Orthographic Projection

Orthographic projection (or orthogonal projection) is a means of representing a three-dimensional object in two dimensions. It is a form of parallel projection, where all the projection lines are orthogonal to the projection plane, resulting in every plane of the scene appearing in affine transformation on the viewing surface. It is further divided into multi-view orthographic projections and axonometric projections. A lens providing an orthographic projection is known as an (object-space) telecentric lens.

The term orthographic is also sometimes reserved specifically for depictions of objects where the axis or plane of the object is also parallel with the projection plane, as in multi-view orthographic projections.

Multi-view Orthographic Projection

With multi-view orthographic projections, up to six pictures of an object are produced, with each projection plane parallel to one of the coordinate axes of the object. The views are positioned relative to each other according to either of two schemes: first-angle or third-angle projection. In each, the appearances of views may be thought of as being projected onto planes that form a 6-sided box around the object. Although six different sides can be drawn, usually three views of a drawing give enough information to make a 3D object. These views are known as front view, top view and end view.

Sizes Of Drawings

Paper Size

Sizes of drawings typically comply with either of two different standards, ISO (World Standard) or ANSI/ASME Y14 (American), according to the following tables:

            ISO A Drawing Sizes(mm)

A4	210 X 297
A3	297 X 420
A2	420 X 594
A1	594 X 841
A0	841 X 1189

            ANSI/ASME Drawing Sizes (inches)

A	8.5" X 11"
B	11" X 17"
C	17" X 22"
D	22" X 34"
E	34" X 44"

            Other U.S. Drawing Sizes

D1	24" X 36"
E1	30" X 42"
H	larger still [intra company standards]
I	larger still [intra company standards]
J	larger still [intra company standards]

 

The metric drawing sizes correspond to international paper sizes. These developed further refinements in the second half of the twentieth century, when photocopying became cheap. Engineering drawings could be readily doubled (or halved) in size and put on the next larger (or, respectively, smaller) size of paper with no waste of space. And the metric technical pens were chosen in sizes so that one could add detail or drafting changes with a pen width changing by approximately a factor of the square root of 2. A full set of pens would have the following nib sizes: 0.13, 0.18, 0.25, 0.35, 0.5, 0.7, 1.0, 1.5, and 2.0 mm. However, the International Organization for Standardization (ISO) called for four pen widths and set a color code for each: 0.25 (white), 0.35 (yellow), 0.5 (brown), 0.7 (blue); these nibs produced lines that related to various text character heights and the ISO paper sizes.

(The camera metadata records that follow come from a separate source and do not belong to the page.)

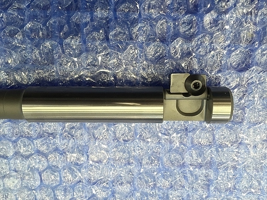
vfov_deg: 48.2
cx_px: 134
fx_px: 224
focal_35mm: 29
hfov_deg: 61.7
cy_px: 100
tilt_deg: -79.4
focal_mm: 4.15
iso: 80
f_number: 2.2
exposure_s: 1/30
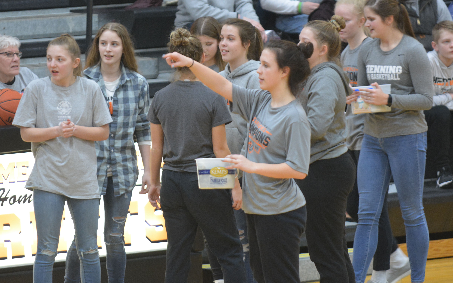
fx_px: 4679
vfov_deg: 3.5
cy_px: 143
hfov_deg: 5.5
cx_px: 228
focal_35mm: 379
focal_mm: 200
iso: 1600
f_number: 2.8
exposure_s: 1/80
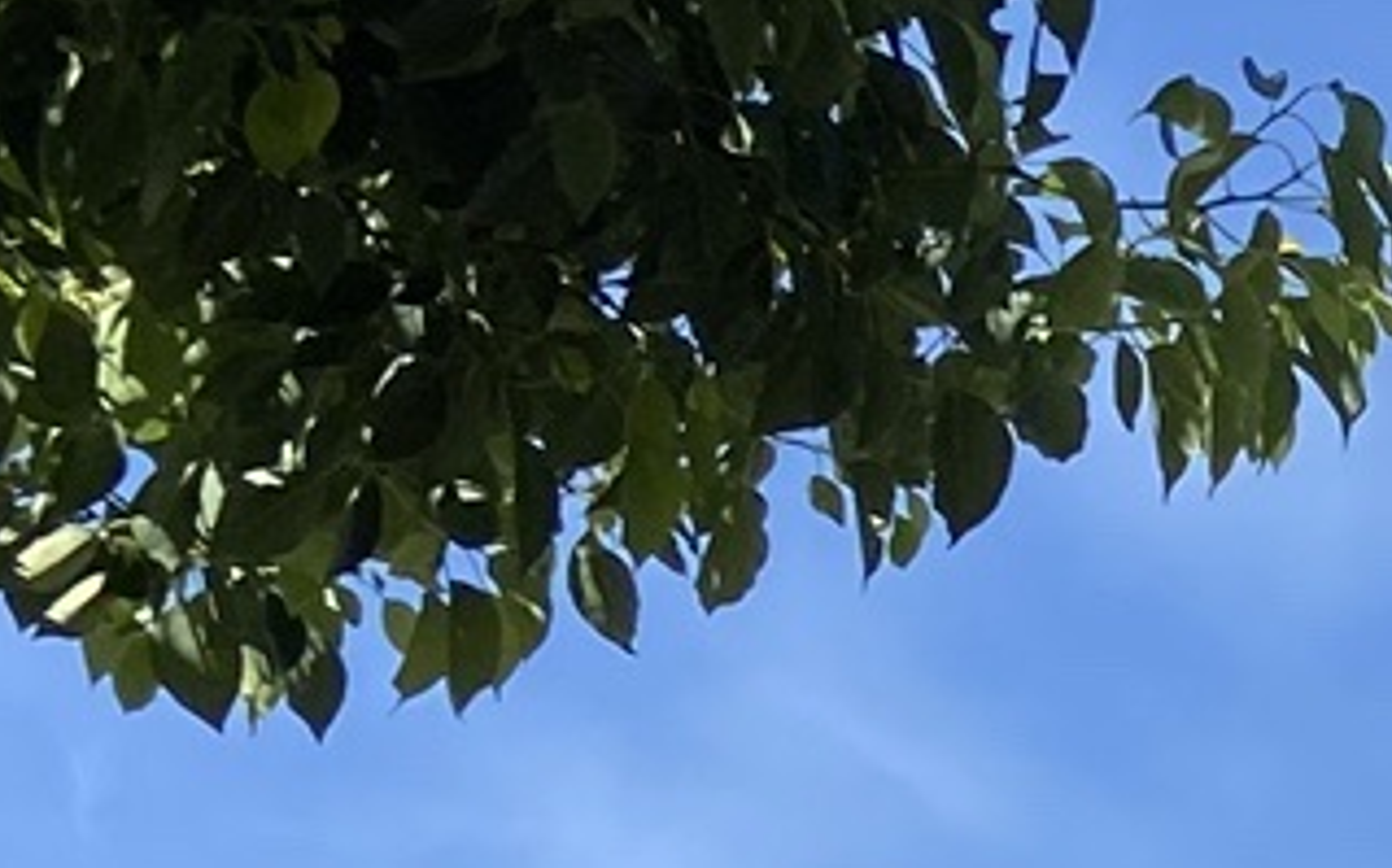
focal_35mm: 173
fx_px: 6560
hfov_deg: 11.0
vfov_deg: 7.2
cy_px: 1897
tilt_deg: +17.8
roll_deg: +1.5
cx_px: 2806
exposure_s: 1/2183
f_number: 1.8
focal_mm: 4.25
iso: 32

All ISO paper sizes have the same aspect ratio, one to the square root of 2, meaning that a document designed for any given size can be enlarged or reduced to any other size and will fit perfectly. Given this ease of changing sizes, it is of course common to copy or print a given document on different sizes of paper, especially within a series, e.g. a drawing on A3 may be enlarged to A2 or reduced to A4.

The U.S. customary "A-size" corresponds to "letter" size, and "B-size" corresponds to "ledger" or "tabloid" size. There were also once British paper sizes, which went by names rather than alphanumeric designations.

American Society of Mechanical Engineers (ASME) Y14.2, Y14.3, and Y14.5 are commonly referenced standards in the U.S.